___ Supplied records ___
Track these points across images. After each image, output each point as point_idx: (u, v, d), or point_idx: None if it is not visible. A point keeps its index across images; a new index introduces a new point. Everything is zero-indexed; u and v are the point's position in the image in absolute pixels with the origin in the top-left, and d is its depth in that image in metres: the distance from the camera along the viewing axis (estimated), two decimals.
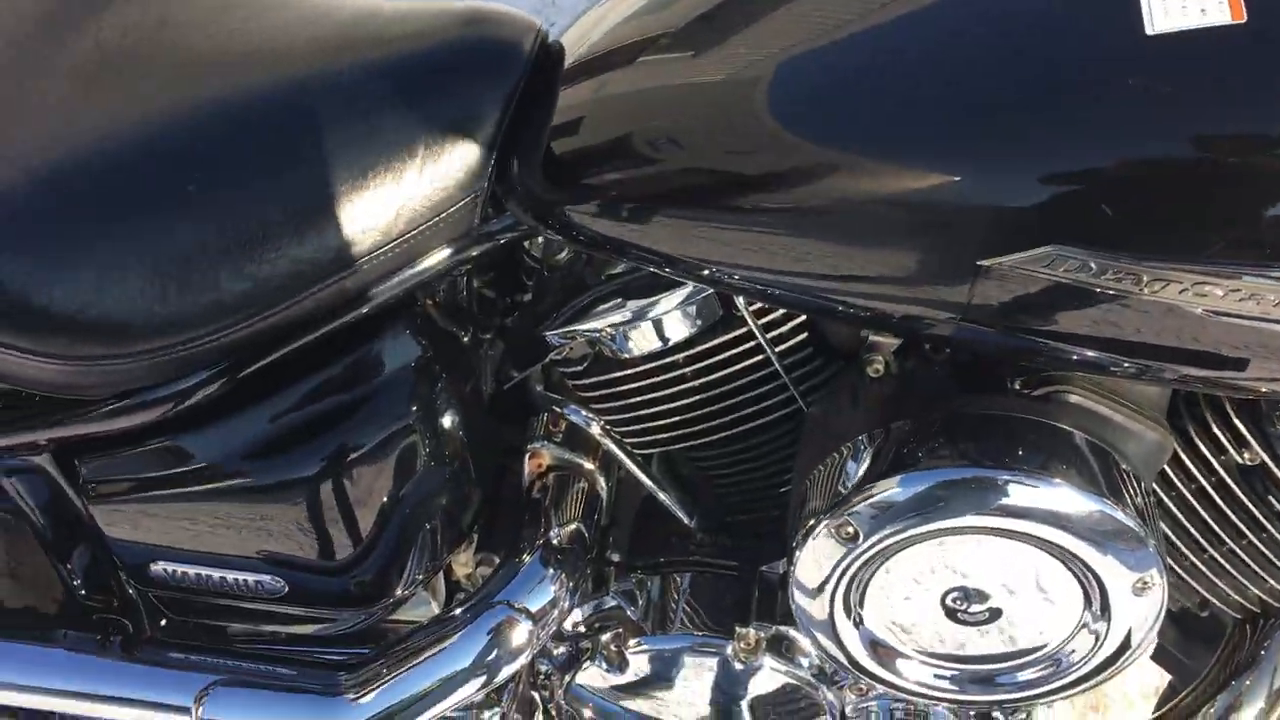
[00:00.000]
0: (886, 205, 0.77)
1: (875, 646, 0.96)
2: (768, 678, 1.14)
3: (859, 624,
___
- What you should do:
Lines from the one containing "[00:00.000]" through the last line of the listing are to be restated word for word; no other line may appear.

- Task response:
[00:00.000]
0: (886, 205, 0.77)
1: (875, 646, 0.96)
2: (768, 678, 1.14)
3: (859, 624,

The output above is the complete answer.